Unions representing prison wardens have vowed to fight Government plans to let private companies manage some existing jails.
The Corrections Association says prison officers started on just $18,000 a year the last time prison management was privatised - at the Auckland Central Remand Prison for the first five years after it opened in 2000.
The starting salary in public prisons at the time was $27,000.
Association president Beven Hanlon said the union had to go to the Court of Appeal to win the right to represent prison officers in the prison, but it would be harder to exclude the union from existing prisons where it already operated.
"It will be a lot more difficult to privatise an existing prison because we have got provisions in the collective employment agreement regarding severance and redundancy. That would be a very expensive exercise," he said. "It would be decades before the Government would be able to recoup the cost of making all those people redundant."
Prime Minister John Key yesterday confirmed a Herald report that legislation would be introduced soon to allow private management of prisons.
The Public Service Association, which also represents some prison officers, said the Government seemed to be "blinded by ideology".
But criminologist Greg Newbold, who has visited private prisons in Australia and the United States as well as the Auckland remand prison when it was privatised, said privatisation worked.
"The private prisons have an atmosphere of vibrancy and enthusiasm which I have never seen in a publicly run prison," he said.

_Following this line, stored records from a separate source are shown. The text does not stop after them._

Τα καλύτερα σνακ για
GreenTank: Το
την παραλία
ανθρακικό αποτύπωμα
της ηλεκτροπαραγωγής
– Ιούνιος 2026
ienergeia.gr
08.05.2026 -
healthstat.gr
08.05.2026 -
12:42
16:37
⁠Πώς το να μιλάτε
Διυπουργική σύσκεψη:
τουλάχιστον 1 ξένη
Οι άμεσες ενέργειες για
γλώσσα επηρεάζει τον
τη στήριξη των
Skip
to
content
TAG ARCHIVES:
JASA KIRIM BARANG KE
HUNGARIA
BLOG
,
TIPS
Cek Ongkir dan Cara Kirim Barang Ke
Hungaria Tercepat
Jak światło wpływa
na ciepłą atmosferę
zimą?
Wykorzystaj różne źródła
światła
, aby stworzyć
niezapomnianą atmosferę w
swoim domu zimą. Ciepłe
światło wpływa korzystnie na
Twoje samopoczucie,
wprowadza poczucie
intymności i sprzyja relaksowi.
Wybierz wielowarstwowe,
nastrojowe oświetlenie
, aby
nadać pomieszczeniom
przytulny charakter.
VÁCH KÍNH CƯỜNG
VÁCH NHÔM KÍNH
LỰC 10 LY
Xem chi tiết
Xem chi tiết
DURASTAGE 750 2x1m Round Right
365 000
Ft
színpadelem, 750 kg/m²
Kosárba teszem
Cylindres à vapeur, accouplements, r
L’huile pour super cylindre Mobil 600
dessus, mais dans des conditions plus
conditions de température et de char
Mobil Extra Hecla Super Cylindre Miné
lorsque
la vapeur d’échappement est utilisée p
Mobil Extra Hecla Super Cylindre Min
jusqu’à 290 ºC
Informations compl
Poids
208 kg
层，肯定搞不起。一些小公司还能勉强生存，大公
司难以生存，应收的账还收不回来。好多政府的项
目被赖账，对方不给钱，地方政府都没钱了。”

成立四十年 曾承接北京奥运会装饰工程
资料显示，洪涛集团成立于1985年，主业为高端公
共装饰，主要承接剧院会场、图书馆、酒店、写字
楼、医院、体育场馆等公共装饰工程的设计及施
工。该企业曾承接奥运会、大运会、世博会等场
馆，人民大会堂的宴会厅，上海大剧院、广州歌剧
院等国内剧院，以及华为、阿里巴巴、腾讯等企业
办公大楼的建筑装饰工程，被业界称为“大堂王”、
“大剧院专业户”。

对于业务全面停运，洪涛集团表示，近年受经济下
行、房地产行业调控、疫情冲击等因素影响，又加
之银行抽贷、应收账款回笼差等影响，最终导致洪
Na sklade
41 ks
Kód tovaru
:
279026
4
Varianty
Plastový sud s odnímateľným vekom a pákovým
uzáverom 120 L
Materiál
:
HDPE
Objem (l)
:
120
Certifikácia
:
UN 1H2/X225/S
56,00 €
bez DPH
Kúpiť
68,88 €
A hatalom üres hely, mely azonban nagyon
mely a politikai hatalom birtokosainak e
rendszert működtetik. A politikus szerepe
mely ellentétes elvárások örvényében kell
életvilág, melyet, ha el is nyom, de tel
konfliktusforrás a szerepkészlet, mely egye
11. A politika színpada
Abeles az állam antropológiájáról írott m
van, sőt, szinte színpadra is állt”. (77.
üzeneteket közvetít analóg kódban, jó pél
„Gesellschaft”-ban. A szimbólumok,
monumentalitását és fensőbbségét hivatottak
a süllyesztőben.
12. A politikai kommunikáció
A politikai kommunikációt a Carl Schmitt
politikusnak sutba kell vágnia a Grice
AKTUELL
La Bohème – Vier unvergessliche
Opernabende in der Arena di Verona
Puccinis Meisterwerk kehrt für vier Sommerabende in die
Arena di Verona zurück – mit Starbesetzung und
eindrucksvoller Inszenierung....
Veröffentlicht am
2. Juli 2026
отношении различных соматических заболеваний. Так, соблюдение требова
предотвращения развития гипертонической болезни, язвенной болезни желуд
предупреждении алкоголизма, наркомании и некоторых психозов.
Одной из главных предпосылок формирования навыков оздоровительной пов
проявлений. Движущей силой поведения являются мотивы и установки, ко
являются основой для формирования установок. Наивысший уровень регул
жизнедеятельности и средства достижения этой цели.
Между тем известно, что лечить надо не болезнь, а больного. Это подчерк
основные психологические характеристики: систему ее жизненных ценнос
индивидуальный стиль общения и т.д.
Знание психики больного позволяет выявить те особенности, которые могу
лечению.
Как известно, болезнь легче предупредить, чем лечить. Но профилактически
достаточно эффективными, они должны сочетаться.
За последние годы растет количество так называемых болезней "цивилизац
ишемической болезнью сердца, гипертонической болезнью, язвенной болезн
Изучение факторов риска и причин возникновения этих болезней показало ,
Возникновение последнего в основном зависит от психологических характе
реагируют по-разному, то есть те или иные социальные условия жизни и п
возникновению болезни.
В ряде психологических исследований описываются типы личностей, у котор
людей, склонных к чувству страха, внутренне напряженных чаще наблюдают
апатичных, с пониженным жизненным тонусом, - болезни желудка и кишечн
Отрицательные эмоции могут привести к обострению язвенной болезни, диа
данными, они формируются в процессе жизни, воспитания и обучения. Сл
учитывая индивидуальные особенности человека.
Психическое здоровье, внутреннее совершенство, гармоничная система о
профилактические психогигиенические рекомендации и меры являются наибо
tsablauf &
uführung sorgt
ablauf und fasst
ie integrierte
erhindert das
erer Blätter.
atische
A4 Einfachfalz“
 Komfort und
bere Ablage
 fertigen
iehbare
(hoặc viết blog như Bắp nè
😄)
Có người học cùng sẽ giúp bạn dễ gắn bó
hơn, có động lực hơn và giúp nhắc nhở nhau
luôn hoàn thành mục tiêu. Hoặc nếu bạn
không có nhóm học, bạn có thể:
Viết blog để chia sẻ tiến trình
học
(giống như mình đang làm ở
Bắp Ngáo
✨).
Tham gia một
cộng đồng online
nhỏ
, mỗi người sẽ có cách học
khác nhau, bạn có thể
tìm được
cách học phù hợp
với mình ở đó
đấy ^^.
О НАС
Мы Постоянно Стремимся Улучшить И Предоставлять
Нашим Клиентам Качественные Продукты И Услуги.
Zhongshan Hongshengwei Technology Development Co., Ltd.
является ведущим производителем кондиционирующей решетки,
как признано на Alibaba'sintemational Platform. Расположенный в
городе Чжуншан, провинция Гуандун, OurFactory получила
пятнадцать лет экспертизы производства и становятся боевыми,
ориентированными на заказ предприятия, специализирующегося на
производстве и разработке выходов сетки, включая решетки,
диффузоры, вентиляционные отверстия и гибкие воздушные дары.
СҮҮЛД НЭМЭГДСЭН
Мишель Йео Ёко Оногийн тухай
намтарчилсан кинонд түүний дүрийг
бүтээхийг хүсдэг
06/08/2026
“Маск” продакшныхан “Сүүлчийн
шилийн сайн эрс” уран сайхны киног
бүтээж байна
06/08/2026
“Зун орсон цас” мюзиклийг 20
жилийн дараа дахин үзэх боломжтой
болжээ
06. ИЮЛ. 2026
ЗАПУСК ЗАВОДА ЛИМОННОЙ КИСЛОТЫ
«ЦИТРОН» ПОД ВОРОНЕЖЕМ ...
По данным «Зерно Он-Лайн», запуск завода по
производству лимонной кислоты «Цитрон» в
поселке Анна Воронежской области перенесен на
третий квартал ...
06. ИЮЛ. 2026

"The reason they are better is that there are powerful performance incentives built into a good contract to ensure that the private prison will perform according to the requirements of the contract."
He confirmed that floor staff at the Auckland remand prison were paid less than their counterparts in public prisons when the remand jail was run by Australasian Correctional Management, a US-owned company that is now called the GEO Group (Global Expertise in Outsourcing).
"What tends to happen is that they pay good money for top operators. They tend to pay less money for the people on the floor, the unskilled people who just open and shut doors," he said.
"If they show commitment and intelligence and ability, they can rapidly be promoted, which isn't the case in the public system."
In his book The Problem of Prisons, Dr Newbold said the Australian company running the Auckland remand prison was fined $50,000 for every escape under its contract, and as a result had only one escape in the five years it ran the jail.
"In 2004, for example, filled to maximum capacity with 360 inmates, the prison had one suicide and only three serious assaults - a low level of serious incidents for an institution of this type," he wrote. "Only 5.5 per cent of inmates returned positive drug tests, compared with over 20 per cent in the public sector."
But Mr Hanlon said assaults on both staff and prisoners in the US and Australia were higher at privatised prisons than in public jails because of understaffing. He said the Auckland remand prison ran on a staff to prisoner ratio of 1:50 compared with 1:15 in public prisons.
Former Corrections Minister Matt Robson, who cancelled the Australian contract at the prison, said he suspected the Australians ran it as a "loss leader" to bolster their chances of winning more contracts in New Zealand.
The GEO Group's Australasian office in Sydney did not return calls yesterday.